Adicional, el entrevistado destacó que a pesar de los intentos para solicitar pena de muerte en otros casos en la isla, las iniciativas no han prosperado, en parte por la compasión de los boricuas y los límites que impone la Constitución local.

“En Puerto Rico, en otros casos, tristes, violentos, serios, se ha pedido la pena de muerte, pero en PR no se ha aplicado la pena de muerte. La Constitución de Puerto Rico prohíbe la pena de muerte.
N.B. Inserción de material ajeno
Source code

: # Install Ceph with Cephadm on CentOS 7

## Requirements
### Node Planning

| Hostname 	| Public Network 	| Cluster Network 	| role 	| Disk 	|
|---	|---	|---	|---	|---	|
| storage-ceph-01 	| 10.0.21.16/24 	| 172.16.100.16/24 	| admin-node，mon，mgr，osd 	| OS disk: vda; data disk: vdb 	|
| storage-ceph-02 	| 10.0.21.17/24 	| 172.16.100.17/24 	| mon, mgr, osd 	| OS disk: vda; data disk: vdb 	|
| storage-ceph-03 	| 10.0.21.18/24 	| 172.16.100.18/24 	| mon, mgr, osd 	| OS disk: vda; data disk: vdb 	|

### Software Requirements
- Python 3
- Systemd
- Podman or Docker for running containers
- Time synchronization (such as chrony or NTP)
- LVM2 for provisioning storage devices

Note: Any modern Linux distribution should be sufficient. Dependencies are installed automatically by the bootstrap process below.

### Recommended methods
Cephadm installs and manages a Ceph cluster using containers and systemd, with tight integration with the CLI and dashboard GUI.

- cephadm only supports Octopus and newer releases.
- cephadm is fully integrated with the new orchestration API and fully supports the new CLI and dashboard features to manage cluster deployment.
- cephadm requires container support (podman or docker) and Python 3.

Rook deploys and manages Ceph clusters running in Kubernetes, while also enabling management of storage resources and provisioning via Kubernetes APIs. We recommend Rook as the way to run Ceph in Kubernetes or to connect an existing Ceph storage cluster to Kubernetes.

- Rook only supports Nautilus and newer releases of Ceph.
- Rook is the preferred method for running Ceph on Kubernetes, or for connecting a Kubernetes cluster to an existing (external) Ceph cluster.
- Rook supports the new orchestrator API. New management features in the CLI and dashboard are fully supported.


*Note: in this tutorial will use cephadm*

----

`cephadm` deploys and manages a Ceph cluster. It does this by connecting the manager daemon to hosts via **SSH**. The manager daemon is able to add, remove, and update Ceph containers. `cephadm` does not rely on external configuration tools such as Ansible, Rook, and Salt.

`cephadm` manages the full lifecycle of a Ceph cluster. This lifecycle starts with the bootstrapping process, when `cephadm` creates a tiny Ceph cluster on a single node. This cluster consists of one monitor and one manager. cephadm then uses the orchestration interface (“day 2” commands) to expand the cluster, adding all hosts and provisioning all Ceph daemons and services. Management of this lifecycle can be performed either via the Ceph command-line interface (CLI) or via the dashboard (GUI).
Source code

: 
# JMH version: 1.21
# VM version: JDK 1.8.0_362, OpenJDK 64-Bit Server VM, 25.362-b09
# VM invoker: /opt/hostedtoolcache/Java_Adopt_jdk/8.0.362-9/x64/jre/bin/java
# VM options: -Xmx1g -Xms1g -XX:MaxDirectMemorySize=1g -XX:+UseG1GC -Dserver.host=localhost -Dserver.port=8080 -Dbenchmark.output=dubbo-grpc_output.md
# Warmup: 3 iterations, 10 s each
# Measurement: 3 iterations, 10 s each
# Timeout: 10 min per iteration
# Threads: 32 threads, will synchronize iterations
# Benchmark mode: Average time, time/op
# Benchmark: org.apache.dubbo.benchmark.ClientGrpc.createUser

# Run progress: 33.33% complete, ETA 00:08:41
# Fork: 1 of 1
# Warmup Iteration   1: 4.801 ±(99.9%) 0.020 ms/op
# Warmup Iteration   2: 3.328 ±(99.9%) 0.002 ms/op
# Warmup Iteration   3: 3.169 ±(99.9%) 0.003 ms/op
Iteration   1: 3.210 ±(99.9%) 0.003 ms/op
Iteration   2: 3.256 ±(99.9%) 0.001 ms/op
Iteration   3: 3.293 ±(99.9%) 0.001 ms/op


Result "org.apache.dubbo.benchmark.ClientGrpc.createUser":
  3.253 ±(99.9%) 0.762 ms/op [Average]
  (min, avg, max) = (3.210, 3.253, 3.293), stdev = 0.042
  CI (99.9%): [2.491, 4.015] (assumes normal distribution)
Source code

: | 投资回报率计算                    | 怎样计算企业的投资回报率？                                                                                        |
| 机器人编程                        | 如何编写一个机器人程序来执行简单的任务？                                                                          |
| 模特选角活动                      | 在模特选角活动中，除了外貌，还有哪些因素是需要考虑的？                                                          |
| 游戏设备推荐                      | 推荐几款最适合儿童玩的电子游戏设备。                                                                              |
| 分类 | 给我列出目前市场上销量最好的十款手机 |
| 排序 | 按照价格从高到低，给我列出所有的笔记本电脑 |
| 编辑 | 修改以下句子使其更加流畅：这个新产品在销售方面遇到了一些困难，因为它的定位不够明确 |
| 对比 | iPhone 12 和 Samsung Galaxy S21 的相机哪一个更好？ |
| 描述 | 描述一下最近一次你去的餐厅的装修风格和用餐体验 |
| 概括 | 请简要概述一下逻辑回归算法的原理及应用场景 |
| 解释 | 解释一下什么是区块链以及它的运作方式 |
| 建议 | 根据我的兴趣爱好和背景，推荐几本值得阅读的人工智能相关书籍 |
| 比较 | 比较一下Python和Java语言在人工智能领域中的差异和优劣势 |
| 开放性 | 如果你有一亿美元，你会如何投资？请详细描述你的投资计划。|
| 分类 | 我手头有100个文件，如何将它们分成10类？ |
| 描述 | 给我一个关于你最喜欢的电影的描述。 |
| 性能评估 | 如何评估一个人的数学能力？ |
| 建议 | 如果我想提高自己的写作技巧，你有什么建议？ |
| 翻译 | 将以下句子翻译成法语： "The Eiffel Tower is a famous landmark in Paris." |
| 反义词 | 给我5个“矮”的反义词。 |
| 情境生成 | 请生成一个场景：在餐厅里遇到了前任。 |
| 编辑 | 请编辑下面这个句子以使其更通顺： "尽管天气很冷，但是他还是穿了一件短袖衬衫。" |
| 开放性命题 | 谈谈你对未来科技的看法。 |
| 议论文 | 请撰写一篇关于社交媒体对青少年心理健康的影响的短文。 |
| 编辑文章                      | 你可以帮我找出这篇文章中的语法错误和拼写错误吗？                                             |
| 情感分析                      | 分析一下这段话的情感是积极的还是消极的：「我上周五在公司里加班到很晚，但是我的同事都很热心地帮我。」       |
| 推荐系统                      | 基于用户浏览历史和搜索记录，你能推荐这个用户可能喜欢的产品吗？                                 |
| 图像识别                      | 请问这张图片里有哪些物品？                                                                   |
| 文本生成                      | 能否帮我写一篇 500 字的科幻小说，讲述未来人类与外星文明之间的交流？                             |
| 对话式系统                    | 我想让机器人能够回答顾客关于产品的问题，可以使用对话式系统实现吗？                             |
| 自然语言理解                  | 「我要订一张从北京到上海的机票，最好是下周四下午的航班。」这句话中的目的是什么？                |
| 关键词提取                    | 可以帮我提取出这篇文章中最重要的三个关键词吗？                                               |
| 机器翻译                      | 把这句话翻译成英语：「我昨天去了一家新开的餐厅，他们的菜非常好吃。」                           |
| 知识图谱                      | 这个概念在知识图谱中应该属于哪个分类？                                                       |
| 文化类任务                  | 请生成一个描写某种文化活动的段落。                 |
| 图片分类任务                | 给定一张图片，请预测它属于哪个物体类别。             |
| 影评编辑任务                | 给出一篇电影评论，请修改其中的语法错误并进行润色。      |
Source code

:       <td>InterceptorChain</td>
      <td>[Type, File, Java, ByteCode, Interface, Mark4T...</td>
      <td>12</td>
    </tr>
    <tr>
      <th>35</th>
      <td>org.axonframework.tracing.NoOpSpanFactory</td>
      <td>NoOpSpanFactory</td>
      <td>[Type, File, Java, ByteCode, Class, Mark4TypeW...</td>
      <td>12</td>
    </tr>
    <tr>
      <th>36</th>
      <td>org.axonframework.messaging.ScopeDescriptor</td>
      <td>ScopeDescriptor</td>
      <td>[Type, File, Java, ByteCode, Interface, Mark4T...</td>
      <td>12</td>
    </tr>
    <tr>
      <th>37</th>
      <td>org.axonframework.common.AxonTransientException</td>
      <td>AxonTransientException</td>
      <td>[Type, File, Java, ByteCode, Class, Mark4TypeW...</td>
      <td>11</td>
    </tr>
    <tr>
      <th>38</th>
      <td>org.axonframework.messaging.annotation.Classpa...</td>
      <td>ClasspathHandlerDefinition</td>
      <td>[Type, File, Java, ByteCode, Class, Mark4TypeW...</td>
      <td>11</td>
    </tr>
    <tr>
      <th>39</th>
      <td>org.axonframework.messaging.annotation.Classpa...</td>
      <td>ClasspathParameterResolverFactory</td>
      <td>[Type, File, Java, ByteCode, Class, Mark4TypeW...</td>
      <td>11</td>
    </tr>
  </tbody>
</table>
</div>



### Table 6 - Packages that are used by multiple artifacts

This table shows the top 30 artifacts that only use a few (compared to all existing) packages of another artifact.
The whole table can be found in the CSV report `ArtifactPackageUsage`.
En Estados Unidos, se permite la pena de muerte a nivel federal, y nosotros tenemos la Corte de Distrito Federal de Puerto Rico, y los fiscales federales peticionan al Procurador general, es decir, al secretario de Justica de Estados Unidos, que autorice en determinados delitos la pena de muerte”, expuso.

El “ay, bendito” boricua habría hecho mella

“En Puerto Rico es muy difícil aplicar esto por aquello que llamamos el ‘ay, bendito’, y muchas veces, cuando llega este acusado a sala, pues llega encadenado, en un mameluco; pero, en primera fila, vamos a ver de un lado a la esposa, a la madre, a su abuelito, nietos…porque van a apoyarlo. Pero, de igual forma, las personas que están allí sentados como jurado, son seres humanos, padecen, sienten, tienen sentimientos, y lo que eso evoca, es ese sentimiento de desolación que provocaría la pena de muerte, el de ser el verdugo de ese acusado de ese crimen atroz…”, consideró.

Verdejo, una promesa del boxeo puertorriqueño, representó a la isla en las Olimpiadas del 2012.

Pero su carrera dio un giro al precipicio cuando en mayo pasado se entregó a las autoridades en relación con el asesinato de Rodríguez Ortiz, de 27 años.

Alegadamente, el púgil mató a la joven, con quien mantenía una relación no oficial, tras enterarse que estaba embarazada de él.

El día de los hechos, el 29 de abril, la joven se reunió con Verdejo para mostrarle una prueba de sangre que confirmaba la gestación. Desde ese momento, no se supo más de su paradero hasta que su cuerpo fue hallado flotando en la Laguna San José, entre San Juan y Carolina.

Luis Antonio Cádiz Martínez, presunto compinche de Verdejo en los hechos, fue quien confesó a las autoridades federales los detalles del ataque a Rodríguez Ortiz, quien fue inyectada con una mezcla de heroína y fentanilo antes de que le fracturaran el rostro a golpes y la lanzaran atada de un bloque por el puente de la zona metropolitana. Mientras su cuerpo se precipitaba, Verdejo le habría disparado en dos ocasiones a la víctima sin alcanzarla.

Verdejo enfrenta cargos por robo a mano armada de un vehículo (carjacking) que resultó en la muerte de una persona, secuestro que resultó en la muerte de una persona, asesinato de un niño que no había nacido y uso y portación de un arma de fuego durante un delito violento.

Mientras, Cádiz Martínez enfrenta cargos por cometer un carjacking que resultó en la muerte de una persona, secuestro que resultó en la muerte de una persona y el asesinato de un niño sin nacer.